■ **TASKS TO COMPLETE**
**1)** From the excerpt on V2 word order, reproduce the part that opens with the words containing "Note: The total" and closes with "resulting in V3.".
**2)** According to the excerpt on V2 word order, how many of the one-word subjects are personal pronouns?

■ **DOCUMENT EXTRACT**
────────────────
5.5.2. Subject length
Table 4A provides an overview of the shares of V2 in sentences with subjects consisting of one word versus multiple words. For the V2 learners, subject length does not seem to affect accuracy. Most of the one-word constituents are personal pronouns (410 of 491), so the comparison between one word and multiple words is assumed to be largely correlated with a comparison between pronominal and non-pronominal subjects, though there are also one-word subjects like Anna, danskere ‘Danes’ and kommunen ‘the municipality’. The non-V2 learners do not produce many multiword subjects on test levels 1 and 2, but especially on level 3, the share of V2 is lower when subjects are longer. The multiword subjects range from two-word constituents like min bror ‘my brother’, mange folkene ‘many people’ and Champions league to longer constituents like en god transport systemer ‘a good transportation system’, and min polsk-dansk ordbog, rød plastiken peberfrugter og to nøglen ‘my Polish-Danish dictionary, red plastic peppers and two keys’.
Note: The total shows the number of declarative sentences (that is both correct and incorrect). (A) shows the share of V2 with one-word versus multi-word subjects (in %). (B) shows the share of V2 with single versus complex verbs (in %). (C) shows the share of V2 for sentences with adverbials in the first position (excluding sentences where the first position contains a subordinate clause).
5.5.3. Verb length
Table 4B shows the distribution of V2 in sentences with single finite verbs versus complex verbs. Complex verbs consist of a finite and nonfinite verb, e.g. present perfect or a modal plus infinitive. In (20), the verb is complex. The finite verb is in second position, and the nonfinite verb occurs after the subject. In (21), the subject precedes the finite verb, resulting in V3.
As seen in Table 4B, both the V2 learners and non-V2 learners tend to have higher shares of V2 in sentences with single verbs than with complex verbs, but the effect did not reach statistical significance.
────────────────
■ **DATA SUPPLIED**
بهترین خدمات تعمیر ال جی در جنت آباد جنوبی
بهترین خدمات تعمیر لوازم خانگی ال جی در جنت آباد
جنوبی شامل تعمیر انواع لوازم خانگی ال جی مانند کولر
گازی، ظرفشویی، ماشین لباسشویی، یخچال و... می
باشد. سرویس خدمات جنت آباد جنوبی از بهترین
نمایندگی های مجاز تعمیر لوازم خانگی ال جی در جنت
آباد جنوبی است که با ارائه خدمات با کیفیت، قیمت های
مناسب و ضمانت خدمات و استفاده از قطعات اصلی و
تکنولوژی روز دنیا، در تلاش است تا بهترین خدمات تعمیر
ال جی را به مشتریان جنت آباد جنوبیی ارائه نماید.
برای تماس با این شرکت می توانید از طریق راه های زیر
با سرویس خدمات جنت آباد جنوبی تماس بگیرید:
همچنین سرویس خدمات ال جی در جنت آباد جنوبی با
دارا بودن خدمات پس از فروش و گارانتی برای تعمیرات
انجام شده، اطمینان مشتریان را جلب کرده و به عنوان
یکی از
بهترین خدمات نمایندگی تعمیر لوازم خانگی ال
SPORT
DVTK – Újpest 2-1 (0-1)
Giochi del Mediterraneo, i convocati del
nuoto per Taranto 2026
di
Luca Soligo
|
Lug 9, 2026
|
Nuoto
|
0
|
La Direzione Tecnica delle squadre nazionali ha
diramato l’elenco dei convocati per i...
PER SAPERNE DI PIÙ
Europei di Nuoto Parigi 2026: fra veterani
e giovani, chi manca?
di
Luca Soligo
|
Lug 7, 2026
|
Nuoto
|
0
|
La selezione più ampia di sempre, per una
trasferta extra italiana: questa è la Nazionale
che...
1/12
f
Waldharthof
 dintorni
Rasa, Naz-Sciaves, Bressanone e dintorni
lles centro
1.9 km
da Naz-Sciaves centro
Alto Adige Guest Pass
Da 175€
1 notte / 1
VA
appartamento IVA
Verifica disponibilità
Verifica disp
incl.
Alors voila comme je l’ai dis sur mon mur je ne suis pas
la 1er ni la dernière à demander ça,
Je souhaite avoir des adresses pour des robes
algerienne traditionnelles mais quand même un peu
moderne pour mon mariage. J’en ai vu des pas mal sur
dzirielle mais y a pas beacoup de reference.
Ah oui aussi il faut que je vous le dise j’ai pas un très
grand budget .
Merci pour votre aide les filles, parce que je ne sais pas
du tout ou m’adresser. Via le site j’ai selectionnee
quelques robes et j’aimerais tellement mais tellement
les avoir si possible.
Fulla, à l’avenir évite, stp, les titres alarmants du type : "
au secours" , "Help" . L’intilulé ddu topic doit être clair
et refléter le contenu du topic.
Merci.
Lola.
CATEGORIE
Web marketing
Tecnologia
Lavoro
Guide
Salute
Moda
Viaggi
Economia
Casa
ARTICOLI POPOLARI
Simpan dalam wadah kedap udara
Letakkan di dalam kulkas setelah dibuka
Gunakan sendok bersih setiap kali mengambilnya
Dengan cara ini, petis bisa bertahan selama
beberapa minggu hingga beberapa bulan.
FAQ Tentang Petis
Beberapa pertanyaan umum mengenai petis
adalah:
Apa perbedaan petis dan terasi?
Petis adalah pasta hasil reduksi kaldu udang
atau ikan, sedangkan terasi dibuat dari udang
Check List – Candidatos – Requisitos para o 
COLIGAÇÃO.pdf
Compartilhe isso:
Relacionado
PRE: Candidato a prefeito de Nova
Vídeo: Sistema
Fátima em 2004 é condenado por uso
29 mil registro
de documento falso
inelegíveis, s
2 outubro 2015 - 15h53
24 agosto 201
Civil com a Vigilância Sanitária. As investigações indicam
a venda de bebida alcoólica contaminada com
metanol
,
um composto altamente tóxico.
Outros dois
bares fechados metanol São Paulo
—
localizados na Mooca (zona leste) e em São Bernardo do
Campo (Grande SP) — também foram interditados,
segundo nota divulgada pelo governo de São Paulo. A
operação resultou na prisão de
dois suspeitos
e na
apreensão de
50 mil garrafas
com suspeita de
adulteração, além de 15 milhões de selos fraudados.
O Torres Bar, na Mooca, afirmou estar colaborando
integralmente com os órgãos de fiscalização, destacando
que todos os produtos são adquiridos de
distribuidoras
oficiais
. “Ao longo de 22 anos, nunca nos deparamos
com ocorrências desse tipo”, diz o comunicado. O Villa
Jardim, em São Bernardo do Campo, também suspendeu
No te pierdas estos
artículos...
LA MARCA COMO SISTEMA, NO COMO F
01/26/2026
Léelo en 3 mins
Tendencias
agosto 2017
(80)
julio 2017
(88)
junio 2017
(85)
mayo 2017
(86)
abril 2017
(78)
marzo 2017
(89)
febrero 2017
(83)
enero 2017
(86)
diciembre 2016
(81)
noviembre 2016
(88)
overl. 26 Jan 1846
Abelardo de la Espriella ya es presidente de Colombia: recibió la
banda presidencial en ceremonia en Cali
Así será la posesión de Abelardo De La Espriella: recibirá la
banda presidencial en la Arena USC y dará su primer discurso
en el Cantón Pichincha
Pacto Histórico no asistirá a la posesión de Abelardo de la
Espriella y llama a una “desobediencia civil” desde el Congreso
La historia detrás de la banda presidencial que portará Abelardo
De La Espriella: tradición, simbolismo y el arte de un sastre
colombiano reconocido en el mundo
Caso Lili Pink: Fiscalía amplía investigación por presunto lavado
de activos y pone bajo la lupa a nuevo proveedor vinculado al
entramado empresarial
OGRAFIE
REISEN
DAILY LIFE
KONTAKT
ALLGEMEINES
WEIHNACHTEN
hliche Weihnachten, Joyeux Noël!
────────────────
■ **YOUR WRITTEN ANSWERS**
**1)**
Note: The total shows the number of declarative sentences (that is both correct and incorrect). (A) shows the share of V2 with one-word versus multi-word subjects (in %). (B) shows the share of V2 with single versus complex verbs (in %). (C) shows the share of V2 for sentences with adverbials in the first position (excluding sentences where the first position contains a subordinate clause).
5.5.3. Verb length
Table 4B shows the distribution of V2 in sentences with single finite verbs versus complex verbs. Complex verbs consist of a finite and nonfinite verb, e.g. present perfect or a modal plus infinitive. In (20), the verb is complex. The finite verb is in second position, and the nonfinite verb occurs after the subject. In (21), the subject precedes the finite verb, resulting in V3.

**2)** 410 of the 491 one-word subjects are personal pronouns.